● **Description of the task**: Copy all of the data below word for word, leaving out the pictures.

● **Data supplied**:
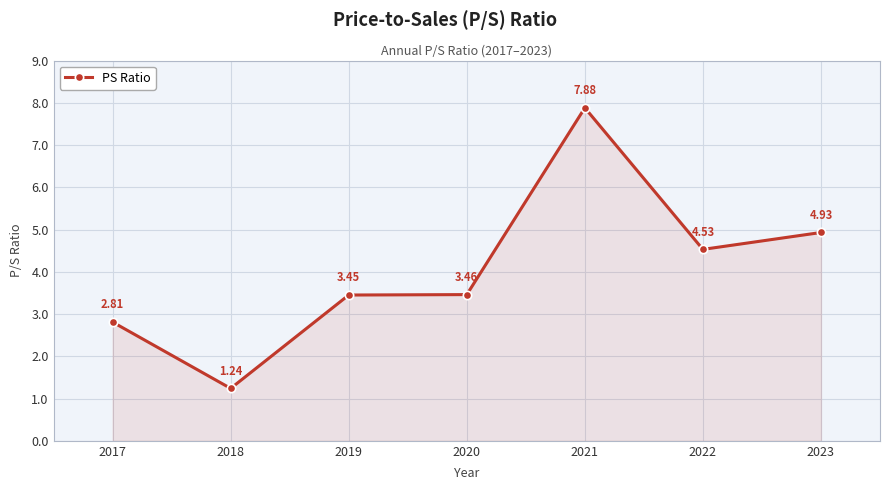

Between 2019 and 2020, which is larger?

2020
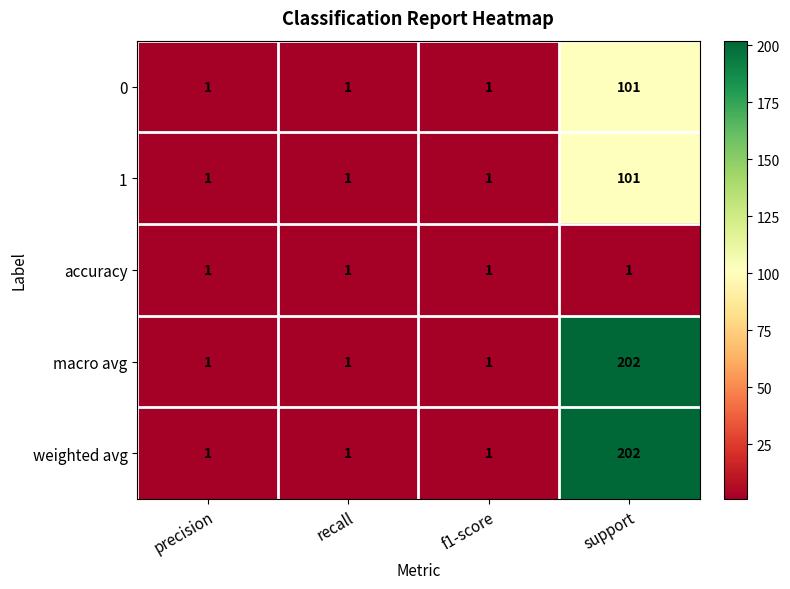

What is the total value across all series at precision?

5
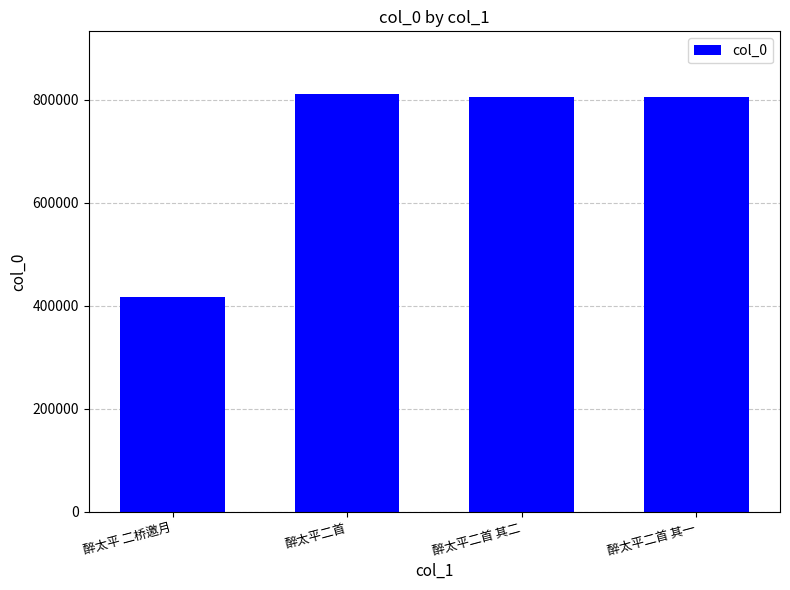

What is the smallest value displayed?

417794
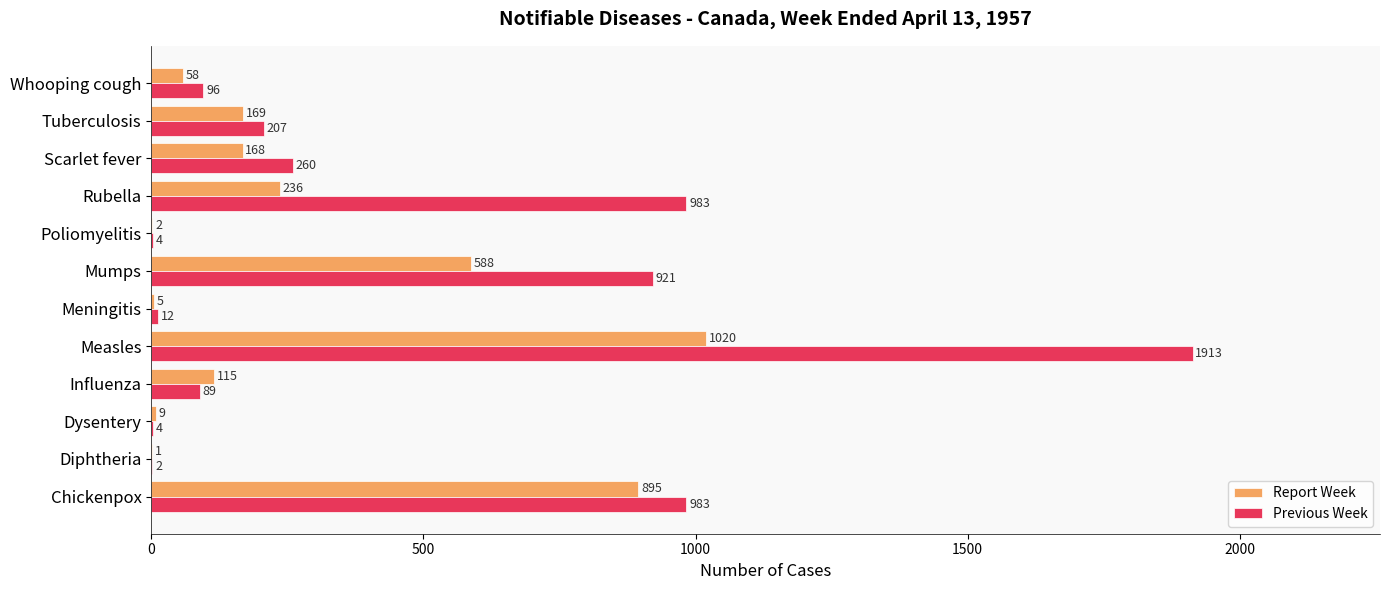

Is it true that Previous Week equals 4 at Poliomyelitis?

True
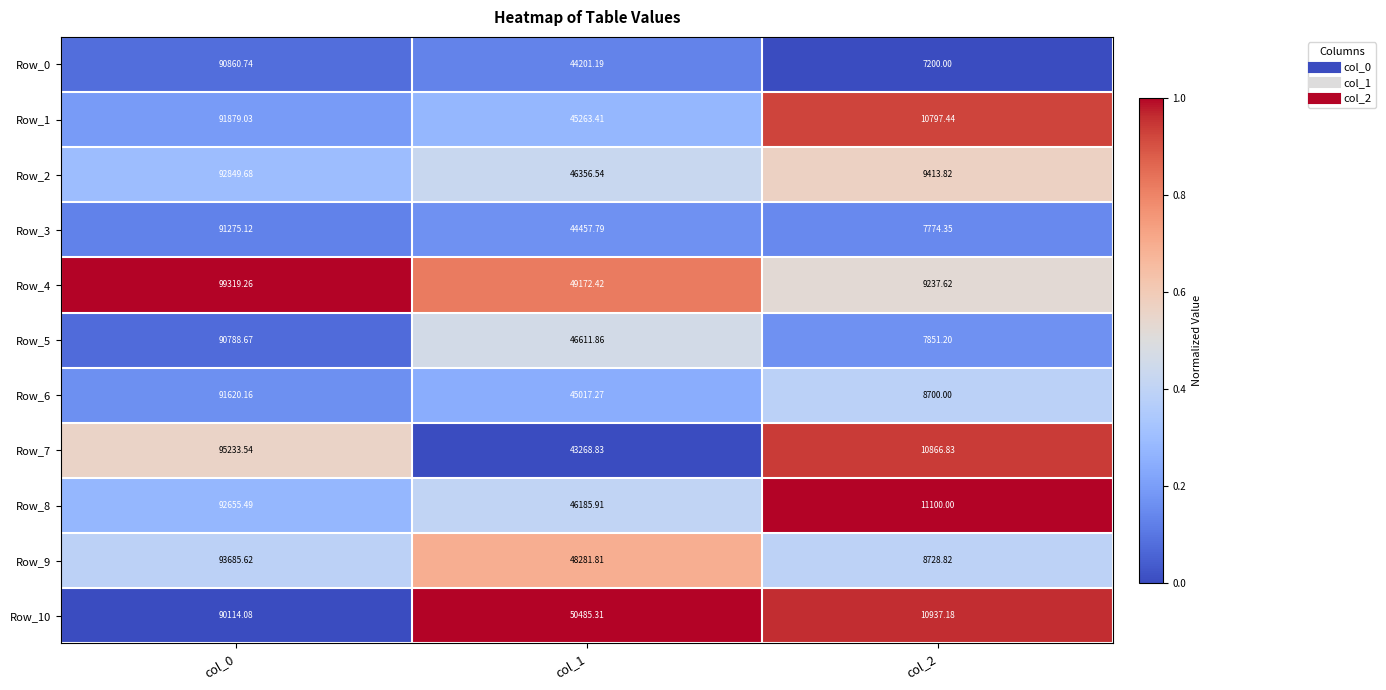

Between col_1 and col_2, which series saw the biggest shift?

Row_4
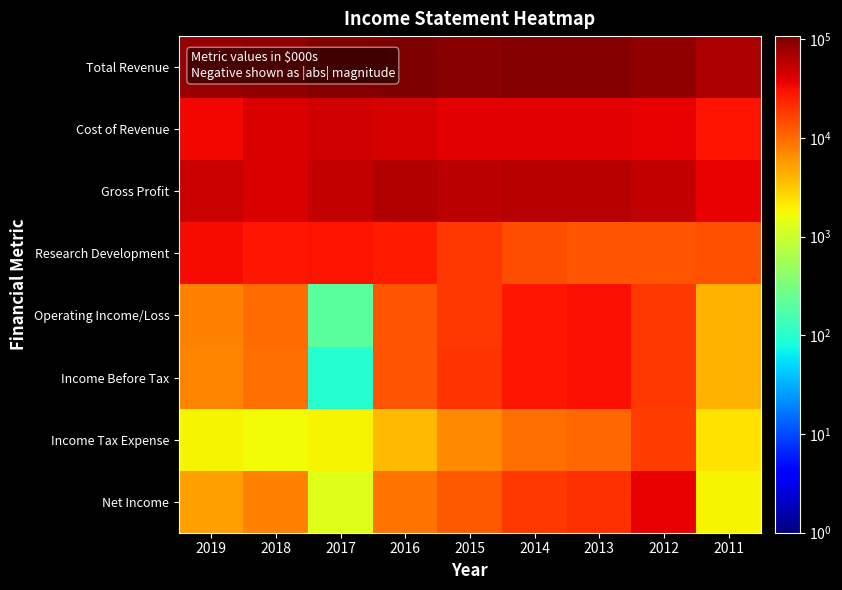

Reading right to left, transcribe all the data shown in this chart.

Total Revenue: 2011=66700	2012=89500	2013=101500	2014=100200	2015=98000	2016=107500	2017=101900	2018=85800	2019=85600
Cost of Revenue: 2011=30000	2012=36500	2013=39500	2014=39700	2015=39000	2016=44400	2017=47500	2018=42800	2019=33500
Gross Profit: 2011=36700	2012=53000	2013=62000	2014=60400	2015=59000	2016=63000	2017=54400	2018=43000	2019=52100
Research Development: 2011=14000	2012=13300	2013=13300	2014=14100	2015=19100	2016=27600	2017=30100	2018=28000	2019=32700
Operating Income/Loss: 2011=4200	2012=19100	2013=31400	2014=27800	2015=19200	2016=13000	2017=200	2018=10000	2019=7600
Income Before Tax: 2011=4300	2012=18900	2013=31300	2014=28000	2015=19400	2016=13000	2017=100	2018=9500	2019=7400
Income Tax Expense: 2011=2400	2012=18300	2013=10400	2014=9500	2015=7000	2016=3900	2017=1900	2018=1700	2019=1900
Net Income: 2011=1900	2012=37200	2013=20900	2014=18500	2015=12400	2016=9100	2017=1300	2018=7700	2019=5400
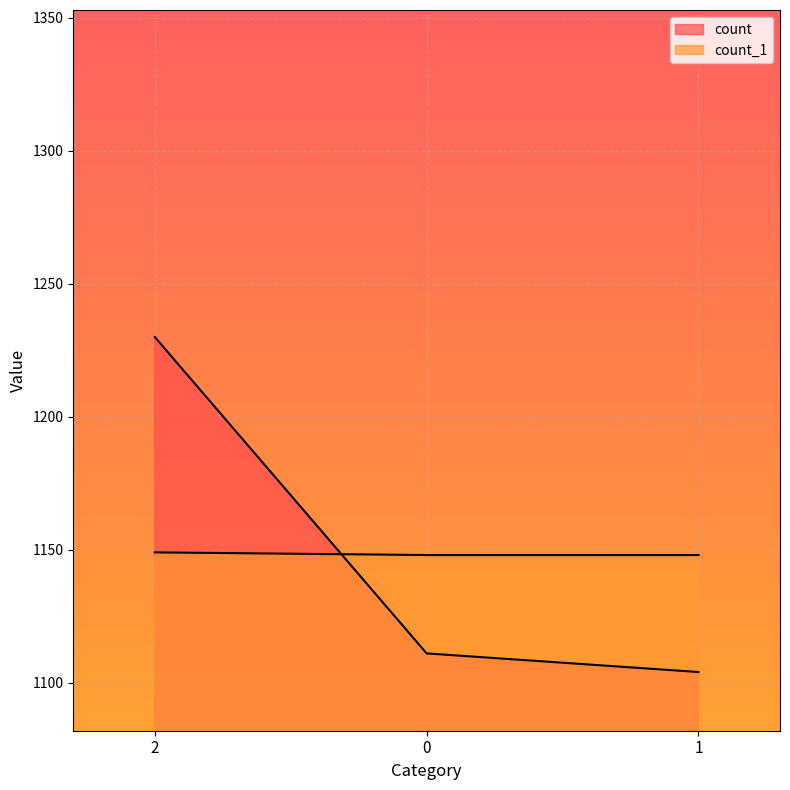

What is the lowest value of the count_1 series?

1148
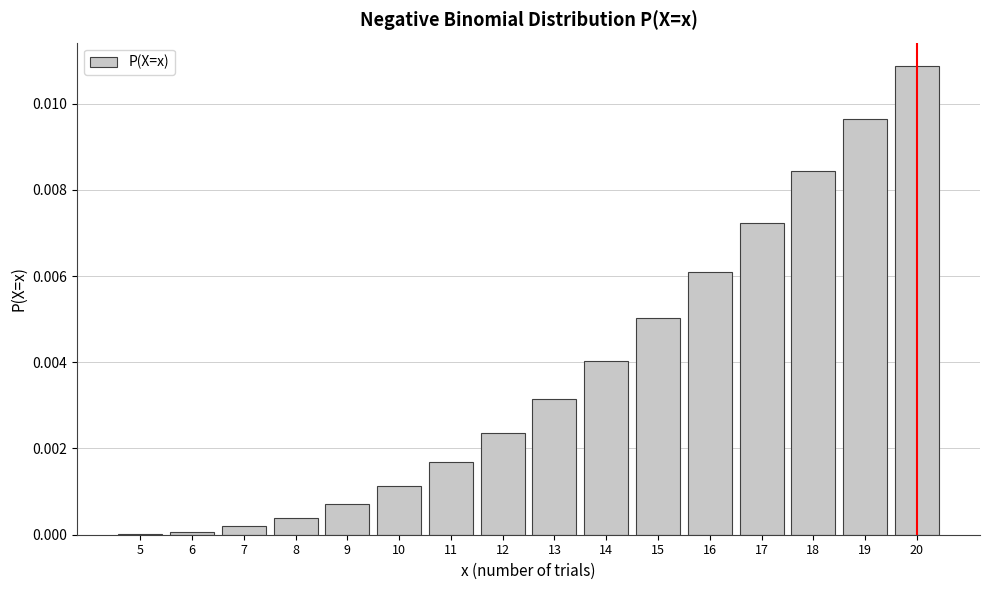

At which category does the chart reach its peak across all series?

20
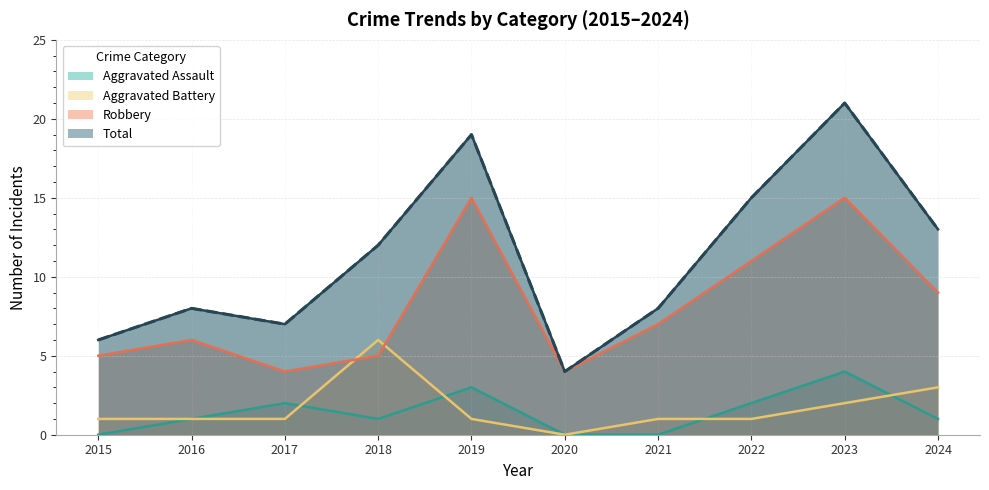

Is the value of Robbery at 2015 greater than the value of Aggravated Assault at 2015?

Yes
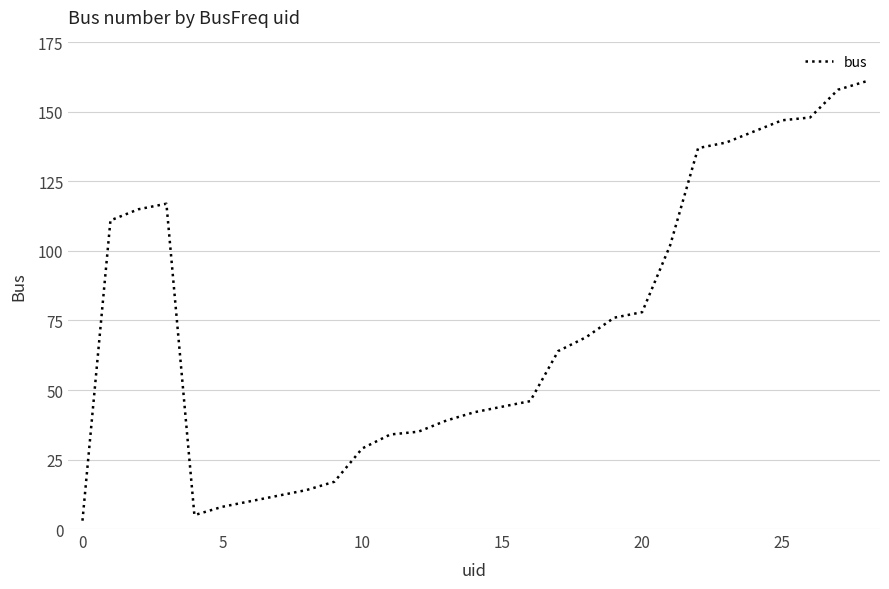

How many lines are shown in the chart?

1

● **The completed task**:
Between 2019 and 2020, which is larger?

2020

What is the total value across all series at precision?

5

What is the smallest value displayed?

417794

Is it true that Previous Week equals 4 at Poliomyelitis?

True

Between col_1 and col_2, which series saw the biggest shift?

Row_4

Reading right to left, transcribe all the data shown in this chart.

Total Revenue: 2011=66700	2012=89500	2013=101500	2014=100200	2015=98000	2016=107500	2017=101900	2018=85800	2019=85600
Cost of Revenue: 2011=30000	2012=36500	2013=39500	2014=39700	2015=39000	2016=44400	2017=47500	2018=42800	2019=33500
Gross Profit: 2011=36700	2012=53000	2013=62000	2014=60400	2015=59000	2016=63000	2017=54400	2018=43000	2019=52100
Research Development: 2011=14000	2012=13300	2013=13300	2014=14100	2015=19100	2016=27600	2017=30100	2018=28000	2019=32700
Operating Income/Loss: 2011=4200	2012=19100	2013=31400	2014=27800	2015=19200	2016=13000	2017=200	2018=10000	2019=7600
Income Before Tax: 2011=4300	2012=18900	2013=31300	2014=28000	2015=19400	2016=13000	2017=100	2018=9500	2019=7400
Income Tax Expense: 2011=2400	2012=18300	2013=10400	2014=9500	2015=7000	2016=3900	2017=1900	2018=1700	2019=1900
Net Income: 2011=1900	2012=37200	2013=20900	2014=18500	2015=12400	2016=9100	2017=1300	2018=7700	2019=5400

What is the lowest value of the count_1 series?

1148

At which category does the chart reach its peak across all series?

20

Is the value of Robbery at 2015 greater than the value of Aggravated Assault at 2015?

Yes

How many lines are shown in the chart?

1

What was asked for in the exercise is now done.